I have read and understood the test (see link below), however I don't understand the idea behind it. Why is the critical point of a function a minimum if the eigenvalues of the Hessian matrix are all positive? I understand the idea behind the single variable case, however I am confused about the role of eigenvalues in the case of several variables.
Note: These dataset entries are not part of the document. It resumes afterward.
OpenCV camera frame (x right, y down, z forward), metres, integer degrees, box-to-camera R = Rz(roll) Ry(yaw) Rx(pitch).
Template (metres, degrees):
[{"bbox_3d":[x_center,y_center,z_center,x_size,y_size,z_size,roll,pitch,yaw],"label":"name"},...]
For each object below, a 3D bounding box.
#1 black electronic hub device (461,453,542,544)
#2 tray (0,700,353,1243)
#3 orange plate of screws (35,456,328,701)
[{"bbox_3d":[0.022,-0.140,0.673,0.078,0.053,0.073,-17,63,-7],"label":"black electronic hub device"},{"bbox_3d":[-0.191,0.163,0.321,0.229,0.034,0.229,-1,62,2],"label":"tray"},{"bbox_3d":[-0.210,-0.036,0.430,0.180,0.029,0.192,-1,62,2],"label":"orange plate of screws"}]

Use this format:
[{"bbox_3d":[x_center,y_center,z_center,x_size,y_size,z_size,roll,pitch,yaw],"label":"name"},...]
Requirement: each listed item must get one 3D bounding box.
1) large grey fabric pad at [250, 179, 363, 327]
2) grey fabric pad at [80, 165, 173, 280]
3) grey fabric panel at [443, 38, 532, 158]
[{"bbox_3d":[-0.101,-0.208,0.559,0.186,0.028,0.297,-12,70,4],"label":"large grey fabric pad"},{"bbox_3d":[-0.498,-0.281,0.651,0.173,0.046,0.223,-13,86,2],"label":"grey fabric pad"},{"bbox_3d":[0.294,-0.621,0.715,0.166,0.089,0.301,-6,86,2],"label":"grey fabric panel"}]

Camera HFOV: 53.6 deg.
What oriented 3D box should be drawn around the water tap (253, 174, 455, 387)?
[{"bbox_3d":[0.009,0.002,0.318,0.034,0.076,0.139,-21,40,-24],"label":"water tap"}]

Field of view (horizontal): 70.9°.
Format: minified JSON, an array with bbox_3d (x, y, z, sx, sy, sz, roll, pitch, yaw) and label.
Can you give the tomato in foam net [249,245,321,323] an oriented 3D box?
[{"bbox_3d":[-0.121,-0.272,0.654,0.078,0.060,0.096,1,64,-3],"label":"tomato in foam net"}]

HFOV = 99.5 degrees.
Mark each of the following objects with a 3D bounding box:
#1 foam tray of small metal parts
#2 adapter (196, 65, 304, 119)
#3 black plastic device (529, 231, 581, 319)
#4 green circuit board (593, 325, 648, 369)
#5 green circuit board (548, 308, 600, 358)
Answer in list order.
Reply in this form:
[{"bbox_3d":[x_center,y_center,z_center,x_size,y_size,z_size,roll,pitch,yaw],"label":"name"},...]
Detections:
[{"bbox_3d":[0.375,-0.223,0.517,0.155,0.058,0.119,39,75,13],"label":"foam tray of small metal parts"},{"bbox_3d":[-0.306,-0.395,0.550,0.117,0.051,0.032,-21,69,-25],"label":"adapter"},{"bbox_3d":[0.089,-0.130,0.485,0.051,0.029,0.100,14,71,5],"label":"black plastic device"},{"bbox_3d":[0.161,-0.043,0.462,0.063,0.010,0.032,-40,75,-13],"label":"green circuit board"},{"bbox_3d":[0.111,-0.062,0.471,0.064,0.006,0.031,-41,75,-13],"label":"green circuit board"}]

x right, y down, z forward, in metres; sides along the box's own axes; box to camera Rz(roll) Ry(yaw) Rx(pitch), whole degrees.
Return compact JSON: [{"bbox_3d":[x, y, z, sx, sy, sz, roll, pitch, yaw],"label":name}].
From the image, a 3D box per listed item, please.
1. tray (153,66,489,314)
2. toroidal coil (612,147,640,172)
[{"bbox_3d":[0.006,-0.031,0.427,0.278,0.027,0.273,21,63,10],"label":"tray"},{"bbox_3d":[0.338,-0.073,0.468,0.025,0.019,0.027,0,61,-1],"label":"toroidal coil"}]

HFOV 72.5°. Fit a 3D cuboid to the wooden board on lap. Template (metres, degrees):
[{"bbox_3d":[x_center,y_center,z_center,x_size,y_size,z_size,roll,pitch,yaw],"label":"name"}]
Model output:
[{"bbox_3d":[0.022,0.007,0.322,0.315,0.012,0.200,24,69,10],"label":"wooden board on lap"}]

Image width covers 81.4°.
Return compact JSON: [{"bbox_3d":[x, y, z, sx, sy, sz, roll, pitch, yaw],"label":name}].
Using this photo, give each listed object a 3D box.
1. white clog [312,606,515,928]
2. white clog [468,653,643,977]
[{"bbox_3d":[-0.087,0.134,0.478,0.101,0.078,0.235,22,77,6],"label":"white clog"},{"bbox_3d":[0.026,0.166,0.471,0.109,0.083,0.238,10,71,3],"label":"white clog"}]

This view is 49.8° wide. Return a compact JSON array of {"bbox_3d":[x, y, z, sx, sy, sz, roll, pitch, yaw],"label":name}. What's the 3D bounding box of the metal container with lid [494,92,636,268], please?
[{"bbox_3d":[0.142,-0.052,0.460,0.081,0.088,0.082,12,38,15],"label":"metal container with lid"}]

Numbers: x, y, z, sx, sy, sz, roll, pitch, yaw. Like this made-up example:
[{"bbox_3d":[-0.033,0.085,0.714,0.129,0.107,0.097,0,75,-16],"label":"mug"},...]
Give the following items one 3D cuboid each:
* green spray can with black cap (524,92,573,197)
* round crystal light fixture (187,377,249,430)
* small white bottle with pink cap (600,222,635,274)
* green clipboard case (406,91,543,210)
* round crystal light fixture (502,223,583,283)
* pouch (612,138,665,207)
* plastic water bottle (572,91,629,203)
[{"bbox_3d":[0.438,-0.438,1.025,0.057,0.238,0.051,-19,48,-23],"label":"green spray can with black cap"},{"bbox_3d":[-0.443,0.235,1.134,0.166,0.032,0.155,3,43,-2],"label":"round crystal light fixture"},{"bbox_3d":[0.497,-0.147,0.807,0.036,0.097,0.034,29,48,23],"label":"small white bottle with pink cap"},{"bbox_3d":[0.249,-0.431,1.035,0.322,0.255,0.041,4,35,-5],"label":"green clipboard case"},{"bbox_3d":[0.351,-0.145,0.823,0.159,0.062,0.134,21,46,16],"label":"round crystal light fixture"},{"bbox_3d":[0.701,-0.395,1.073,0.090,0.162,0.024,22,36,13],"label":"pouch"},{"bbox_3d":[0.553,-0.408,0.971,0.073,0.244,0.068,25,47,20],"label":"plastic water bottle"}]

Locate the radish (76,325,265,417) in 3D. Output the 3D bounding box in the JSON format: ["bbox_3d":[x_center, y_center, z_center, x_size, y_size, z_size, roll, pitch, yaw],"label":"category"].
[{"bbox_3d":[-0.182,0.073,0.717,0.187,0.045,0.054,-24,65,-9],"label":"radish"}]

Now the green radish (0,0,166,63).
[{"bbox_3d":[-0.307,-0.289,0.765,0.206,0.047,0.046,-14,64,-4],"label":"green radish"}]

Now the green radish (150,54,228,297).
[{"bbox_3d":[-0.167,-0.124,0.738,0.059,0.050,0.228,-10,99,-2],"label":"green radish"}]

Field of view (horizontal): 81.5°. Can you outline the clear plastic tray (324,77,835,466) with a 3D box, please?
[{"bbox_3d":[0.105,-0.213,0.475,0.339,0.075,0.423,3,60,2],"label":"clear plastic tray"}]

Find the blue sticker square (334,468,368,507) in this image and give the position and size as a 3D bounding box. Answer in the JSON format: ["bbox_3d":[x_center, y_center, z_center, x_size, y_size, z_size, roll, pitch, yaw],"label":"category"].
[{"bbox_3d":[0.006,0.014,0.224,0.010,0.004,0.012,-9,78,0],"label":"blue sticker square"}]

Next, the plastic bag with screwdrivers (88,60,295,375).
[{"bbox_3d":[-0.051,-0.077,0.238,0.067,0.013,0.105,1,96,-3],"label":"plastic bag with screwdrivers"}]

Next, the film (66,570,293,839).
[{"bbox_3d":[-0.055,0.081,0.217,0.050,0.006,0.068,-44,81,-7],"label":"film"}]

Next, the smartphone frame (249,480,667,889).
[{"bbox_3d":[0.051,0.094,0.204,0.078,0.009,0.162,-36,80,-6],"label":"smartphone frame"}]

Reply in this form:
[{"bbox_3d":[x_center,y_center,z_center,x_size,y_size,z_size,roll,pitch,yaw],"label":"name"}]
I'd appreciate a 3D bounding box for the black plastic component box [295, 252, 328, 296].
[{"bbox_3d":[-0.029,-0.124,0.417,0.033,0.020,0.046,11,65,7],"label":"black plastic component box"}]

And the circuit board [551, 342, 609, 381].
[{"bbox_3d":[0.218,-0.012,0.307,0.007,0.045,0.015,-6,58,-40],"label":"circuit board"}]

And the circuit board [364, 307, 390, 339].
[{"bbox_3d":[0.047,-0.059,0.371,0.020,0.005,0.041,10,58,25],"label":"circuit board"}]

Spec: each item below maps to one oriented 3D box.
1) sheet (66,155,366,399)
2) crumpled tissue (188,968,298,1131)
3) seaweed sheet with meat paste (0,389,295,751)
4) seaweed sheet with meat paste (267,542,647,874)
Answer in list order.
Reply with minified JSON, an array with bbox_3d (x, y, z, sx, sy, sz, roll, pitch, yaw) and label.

http://en.wikipedia.org/wiki/Second_partial_derivative_test
Any insight into this would be much appreciated.
Thanks.
Let $U \subseteq \def\R{\mathbf R}\R^d$ open, $f \colon U \to \R$ twice continuously differentiable and $x \in U$ a critical point of $U$, i. e. $Df(x) = 0$. Let's recall that the Hessian $D^2f(x)$ has a symmetric matrix $H$. We know from linear algebra, that there is an orthonormal basis of eigenvectors of $H$. That is, there are $v_1, \ldots, v_d \in \R^d$ and $\lambda_i \in \R$ s. th. $$ (v_i, v_j) = \delta_{ij}, \quad Hv_i = \lambda_i v_i $$ Taylor's theorem says, that $$ f(x+h) = f(x) + Df(x)h + \frac 12 D^2f(x)[h,h] + o(\|h\|^2) $$ in our case this simplifies to $$ f(x+h) = f(x) + \frac 12 h^tHh + o(\|h\|^2) $$ Writing $H = V\Lambda V^t$ with $V = (v_1, \ldots, v_d)$ and $\Lambda = \mathrm{diag}(\lambda_1, \ldots, \lambda_d)$, we have $$ f(x + h) = f(x) + \sum_{i=1}^d \lambda_i \cdot (Vh)_i^2 + o(\|h\|^2) $$ Now - as for $d = 1$ - we see that $x$ is a maximum if all $\lambda_i > 0$ and only if all $\lambda_i \ge 0$.